After a 2006 reporting trip to Chad to cover the genocide in Darfur, Nathaniel and Kristof posted their reporting –  articles, columns, photographs, video, blog posts, reports, background material, and links to Human Rights organizations  — on NYTimes.com. Then they invited readers to use their reporting to continue to tell the story in new ways. They received essays, poems, letters and works of fiction from readers. In addition, Winter Miller, an assistant to Kristof, wrote a play based on her travels in Sudan.

In other words, the reporters picked a story that mattered, covered it in depth, and then turned it over to readers and others to make it better.

But using the definition and example above, I don’t think Slow Journalism is only for the New York Times or large news organizations.

There are many wonderful examples of smaller projects with similar approaches; things like the Common Language Project, StoryCorp and 6 Billion Others are ones that quickly come to mind.

Can It Happen?

Despite the funny name, none of this seems particularly radical. The values of Slow Journalism sound a lot like the advice I received from my journalism teachers and editors. It is the kind of work many of my students aspire to, but fear they might never get a chance to do.

For me, the question isn’t if we need Slow Journalism, but how — given the realities of the news industry — we can make it happen.

Producing journalism that is “good, clean, and fair” takes time and effort. Seeing the audience as co-producers requires a new mindset and a willingness to experiment.
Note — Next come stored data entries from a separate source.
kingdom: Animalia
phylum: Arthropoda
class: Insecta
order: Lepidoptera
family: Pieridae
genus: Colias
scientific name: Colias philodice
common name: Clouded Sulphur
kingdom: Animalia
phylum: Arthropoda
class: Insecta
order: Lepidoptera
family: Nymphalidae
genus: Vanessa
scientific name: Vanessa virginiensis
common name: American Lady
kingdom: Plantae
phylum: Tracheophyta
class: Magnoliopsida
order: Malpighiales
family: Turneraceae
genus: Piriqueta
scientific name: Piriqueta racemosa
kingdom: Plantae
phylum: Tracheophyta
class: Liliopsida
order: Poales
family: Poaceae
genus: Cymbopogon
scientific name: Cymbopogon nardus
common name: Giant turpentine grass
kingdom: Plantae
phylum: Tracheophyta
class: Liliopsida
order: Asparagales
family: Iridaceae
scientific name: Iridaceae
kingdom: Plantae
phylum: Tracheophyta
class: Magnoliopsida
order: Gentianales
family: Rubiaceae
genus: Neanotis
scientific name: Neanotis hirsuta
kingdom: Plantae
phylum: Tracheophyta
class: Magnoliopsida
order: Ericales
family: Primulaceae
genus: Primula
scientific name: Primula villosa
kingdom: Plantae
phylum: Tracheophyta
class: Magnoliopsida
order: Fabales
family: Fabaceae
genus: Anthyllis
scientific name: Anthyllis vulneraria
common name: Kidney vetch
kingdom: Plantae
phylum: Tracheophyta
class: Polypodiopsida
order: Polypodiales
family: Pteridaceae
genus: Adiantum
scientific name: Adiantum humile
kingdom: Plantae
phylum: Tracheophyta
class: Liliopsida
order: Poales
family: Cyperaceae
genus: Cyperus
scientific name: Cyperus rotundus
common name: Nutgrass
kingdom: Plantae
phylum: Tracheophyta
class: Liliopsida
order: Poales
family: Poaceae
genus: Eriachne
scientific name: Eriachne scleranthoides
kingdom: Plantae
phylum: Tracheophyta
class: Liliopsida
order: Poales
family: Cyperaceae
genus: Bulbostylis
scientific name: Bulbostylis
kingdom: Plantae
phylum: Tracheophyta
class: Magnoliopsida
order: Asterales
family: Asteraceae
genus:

And perhaps it requires a rethinking of the definition of news.

Brian Storm, founder of the multimedia company MediaStorm, (who hasn’t used the term Slow Journalism as far as I know) has argued that if news organizations gave up on producing “day-to-day, perishable content” then  it could open up the possibility of doing “more in-depth, more investigative, and more robust” journalism.

“People are asked to do less with more and not given the time,” Storm said in an interview. “Time is the greatest luxury in journalism.”

Tips on Telling an Untold Story

YouTube recently launched a project called The Reporters’ Center, a series of how-to interviews with reporters, editors, and media professionals. There are plenty of big names like Bob Woodward, Nicholas Kristof, and Arianna Huffington. And there are some helpful technical tutorials like how to capture breaking news on a cell phone, how to shoot a basic video interview, and how to promote a YouTube video.

But I suggest scrolling past the celebrity journalists and the most viewed videos to interviews with people from organizations like the Pulitzer Center and Witness.

In an segment called Telling an Untold Story, Jon Sawyer of the Pulitzer Center on Crisis Reporting talks about a group of young journalists who went to Ethiopia and Kenya to report on the lack of clean water, which accounts for more deaths than HIV, malaria and tuberculosis combined. They produced a series of print stories, photo essays, audio interviews, and video segments that appeared in a variety of news outlets and a Web site called Water Wars. It’s a great example of how to report and produce a story for a variety of platforms.